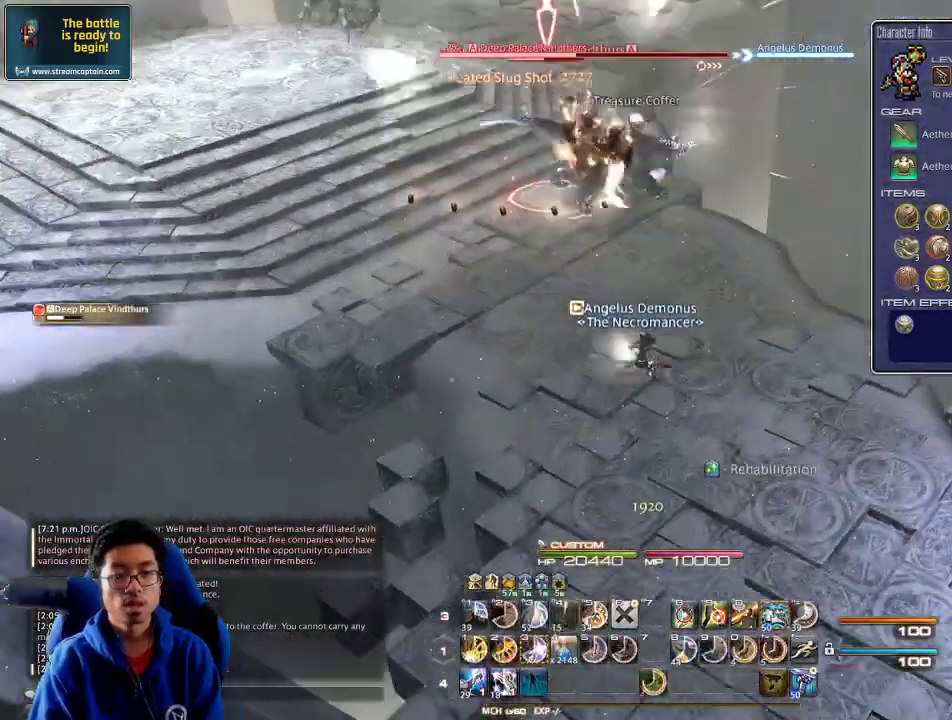
{"keys": ["a", "rbracket", "w"], "events": [[67, "w", "down"], [133, "p", "down"], [167, "a", "down"], [233, "d", "up"], [267, "p", "up"], [267, "w", "up"], [333, "w", "down"], [400, "rbracket", "down"]]}
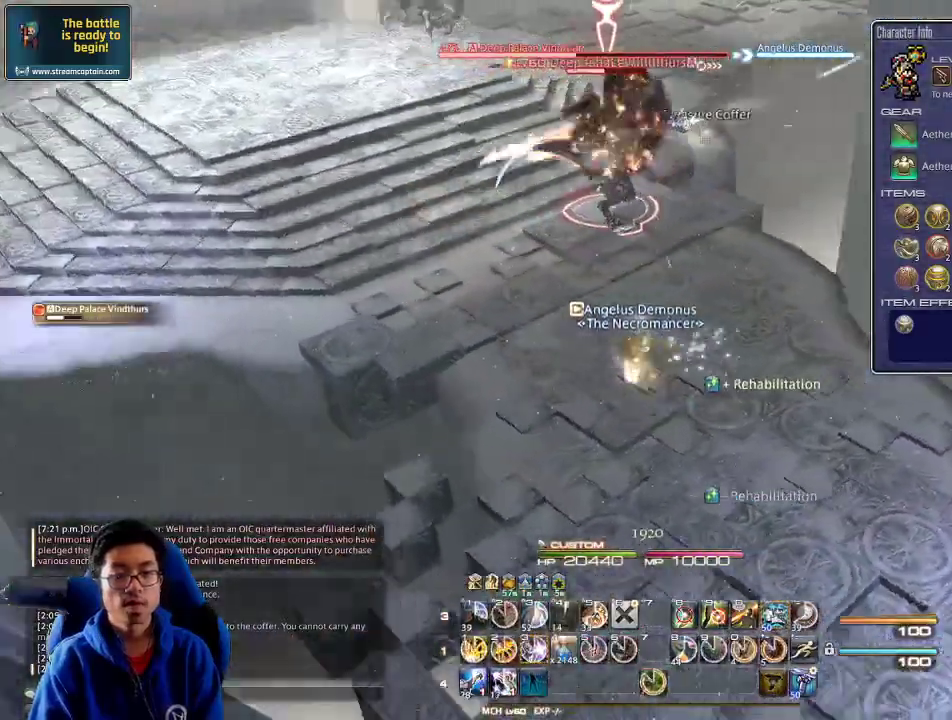
{"keys": ["a"], "events": [[100, "rbracket", "up"], [133, "3", "down"], [200, "3", "up"], [233, "3", "down"], [367, "rbracket", "down"], [467, "3", "up"], [467, "w", "up"], [500, "rbracket", "up"]]}
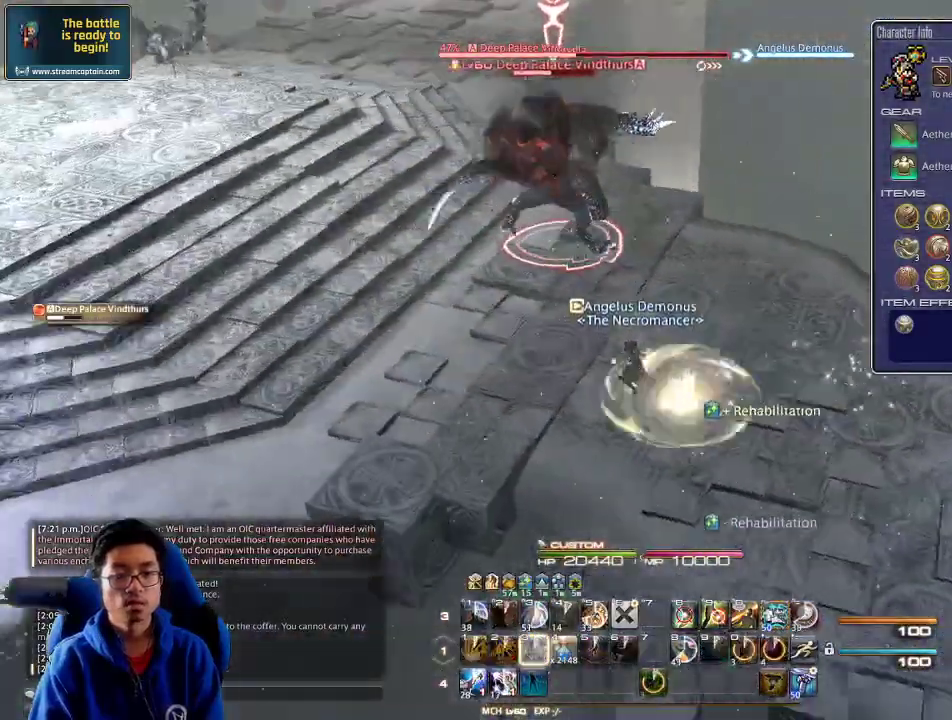
{"keys": ["rbracket"], "events": [[33, "s", "down"], [133, "a", "up"], [200, "s", "up"], [233, "shift_r", "down"], [267, "1", "down"], [300, "1", "up"], [400, "1", "down"], [467, "1", "up"], [467, "shift_r", "up"], [500, "rbracket", "down"]]}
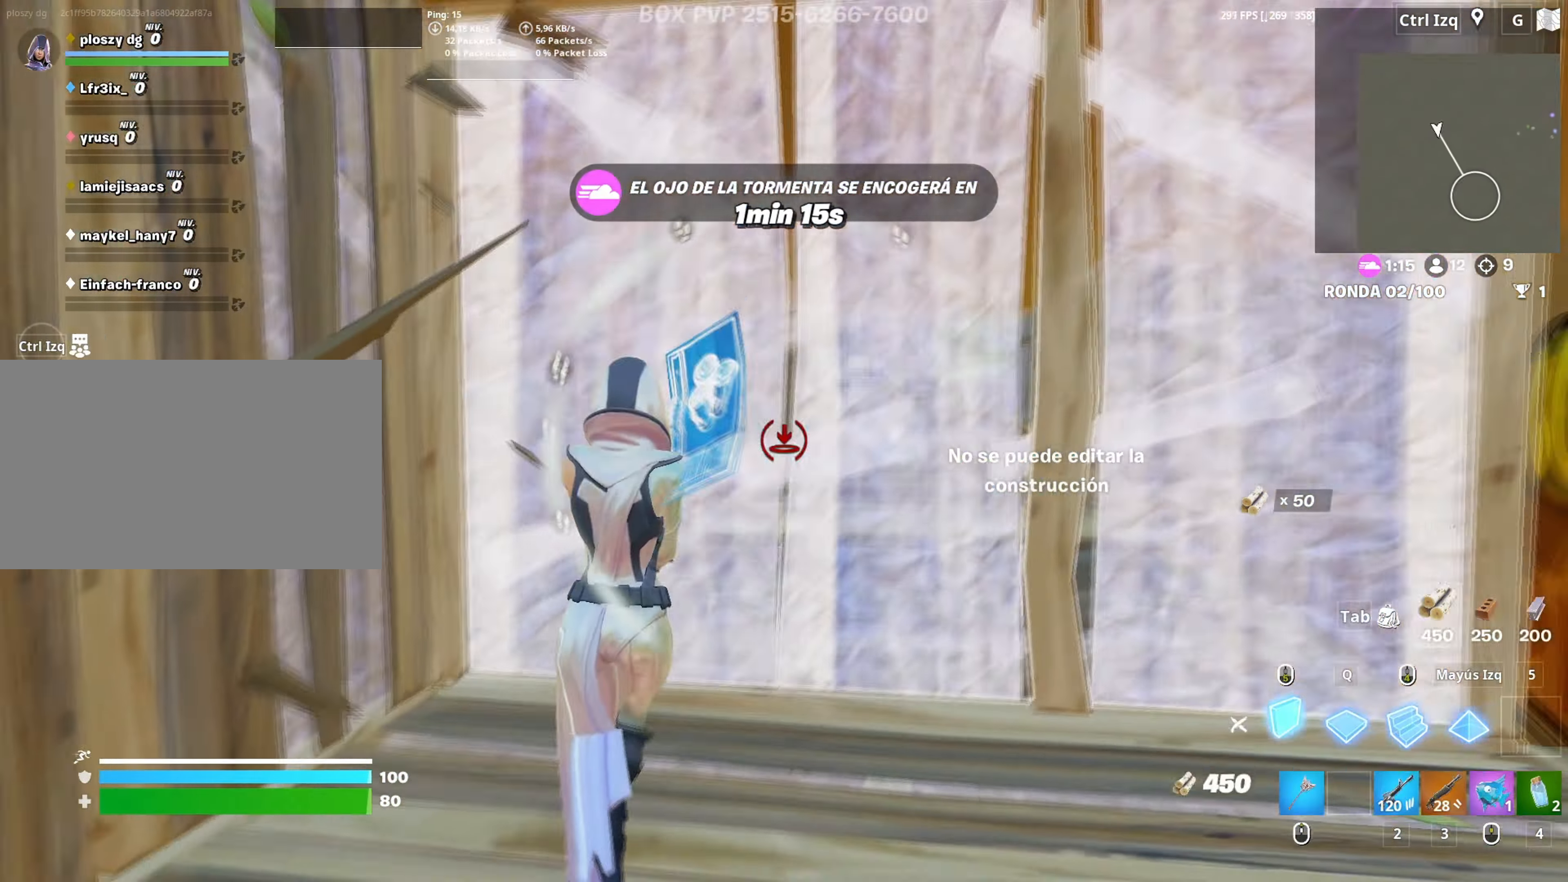
Gameplay with keyboard and mouse; each line is a JSON object with the keys and mouse buttons held at the frame after it. "events" lists presses ("down") and releases ("up") of "1", "2", "3", "4", "5", "a", "alt", "c", "caps_lock", "ctrl", "d", "e", "f", "g", "q", "r", "s", "shift", "space", "t", "tab", "v", "w", "x", "z", "mouse_left" and "mouse_right" between this image and that frame as [ms after this image, input, new state], when the widget could be followed in between. "mouse_left", "mouse_right" = the "left", "right" buttons of the "mouse" list. No other keys are recorded. "mouse_move" is the direction in which the mouse moves at that frame (one of eight, or "still"), when it could be read. Not read: mouse_wheel.
{"keys": ["w"], "mouse": [], "mouse_move": "left", "events": [[83, "3", "down"], [183, "3", "up"], [183, "mouse_left", "up"], [217, "f", "down"], [267, "a", "down"], [267, "mouse_left", "down"], [317, "f", "up"], [400, "f", "down"], [400, "mouse_left", "up"], [450, "a", "up"], [467, "f", "up"]]}
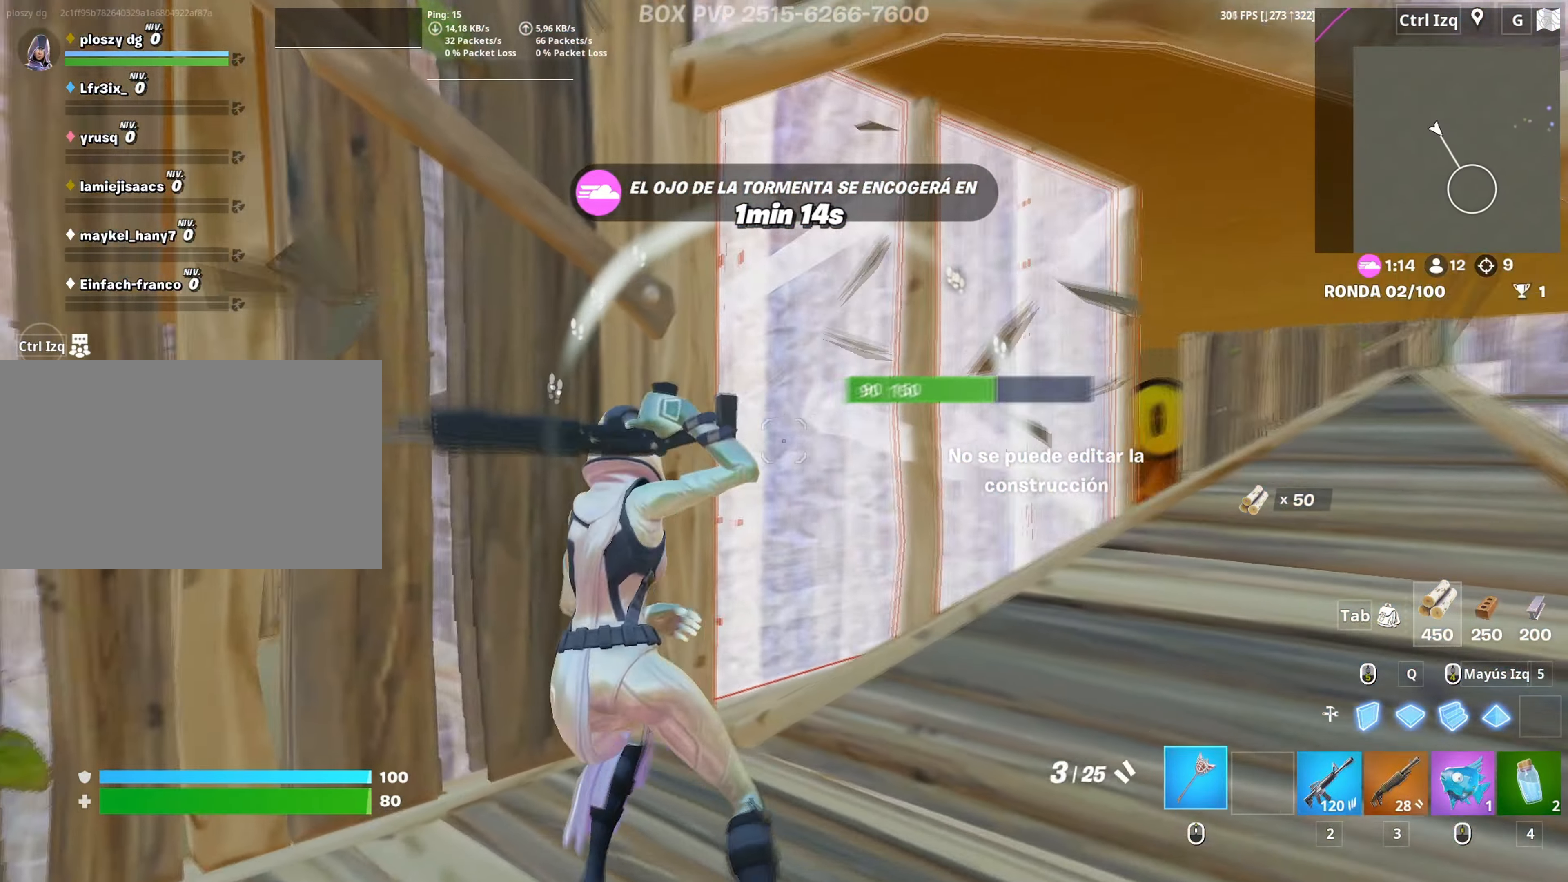
{"keys": ["a", "s"], "mouse": ["left"], "mouse_move": "still", "events": [[50, "d", "down"], [200, "w", "up"], [283, "a", "down"], [283, "mouse_left", "down"], [333, "d", "up"], [333, "s", "down"]]}
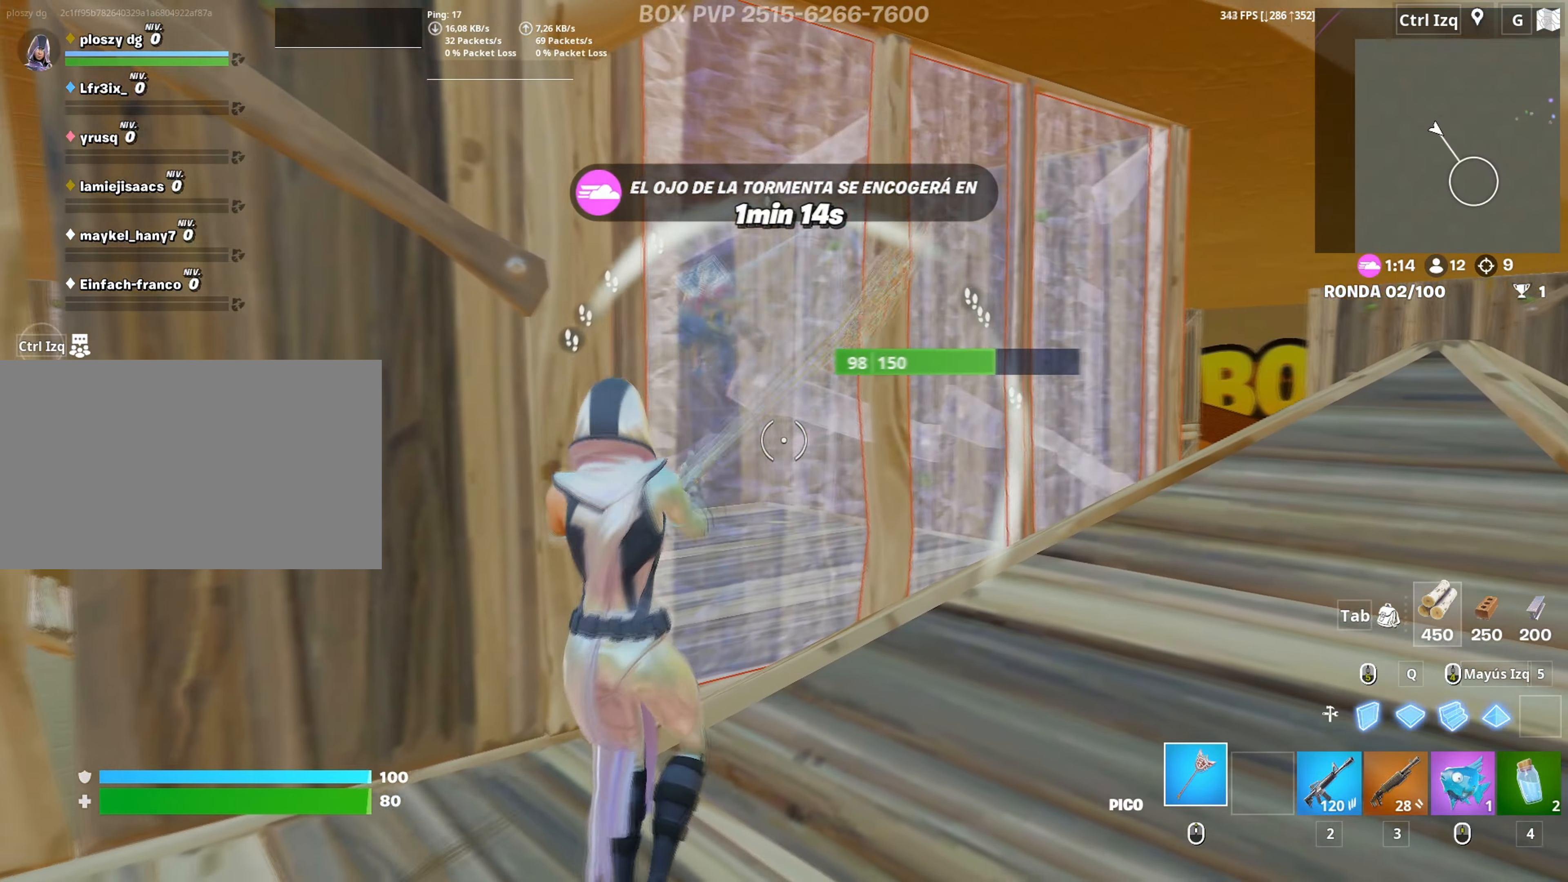
{"keys": ["d"], "mouse": ["left"], "mouse_move": "still", "events": [[67, "s", "up"], [117, "d", "down"], [150, "a", "up"], [250, "a", "down"], [250, "w", "down"], [300, "a", "up"], [400, "w", "up"]]}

◆ ◆ ◆ ◆ ◆

EXERCISE DESCRIPTION:
Leaving the pictures out, set down all of the data again exactly.

TASK OUTPUT:
{"keys": ["a", "rbracket", "w"], "events": [[67, "w", "down"], [133, "p", "down"], [167, "a", "down"], [233, "d", "up"], [267, "p", "up"], [267, "w", "up"], [333, "w", "down"], [400, "rbracket", "down"]]}
{"keys": ["a"], "events": [[100, "rbracket", "up"], [133, "3", "down"], [200, "3", "up"], [233, "3", "down"], [367, "rbracket", "down"], [467, "3", "up"], [467, "w", "up"], [500, "rbracket", "up"]]}
{"keys": ["rbracket"], "events": [[33, "s", "down"], [133, "a", "up"], [200, "s", "up"], [233, "shift_r", "down"], [267, "1", "down"], [300, "1", "up"], [400, "1", "down"], [467, "1", "up"], [467, "shift_r", "up"], [500, "rbracket", "down"]]}
Gameplay with keyboard and mouse; each line is a JSON object with the keys and mouse buttons held at the frame after it. "events" lists presses ("down") and releases ("up") of "1", "2", "3", "4", "5", "a", "alt", "c", "caps_lock", "ctrl", "d", "e", "f", "g", "q", "r", "s", "shift", "space", "t", "tab", "v", "w", "x", "z", "mouse_left" and "mouse_right" between this image and that frame as [ms after this image, input, new state], when the widget could be followed in between. "mouse_left", "mouse_right" = the "left", "right" buttons of the "mouse" list. No other keys are recorded. "mouse_move" is the direction in which the mouse moves at that frame (one of eight, or "still"), when it could be read. Not read: mouse_wheel.
{"keys": ["w"], "mouse": [], "mouse_move": "left", "events": [[83, "3", "down"], [183, "3", "up"], [183, "mouse_left", "up"], [217, "f", "down"], [267, "a", "down"], [267, "mouse_left", "down"], [317, "f", "up"], [400, "f", "down"], [400, "mouse_left", "up"], [450, "a", "up"], [467, "f", "up"]]}
{"keys": ["a", "s"], "mouse": ["left"], "mouse_move": "still", "events": [[50, "d", "down"], [200, "w", "up"], [283, "a", "down"], [283, "mouse_left", "down"], [333, "d", "up"], [333, "s", "down"]]}
{"keys": ["d"], "mouse": ["left"], "mouse_move": "still", "events": [[67, "s", "up"], [117, "d", "down"], [150, "a", "up"], [250, "a", "down"], [250, "w", "down"], [300, "a", "up"], [400, "w", "up"]]}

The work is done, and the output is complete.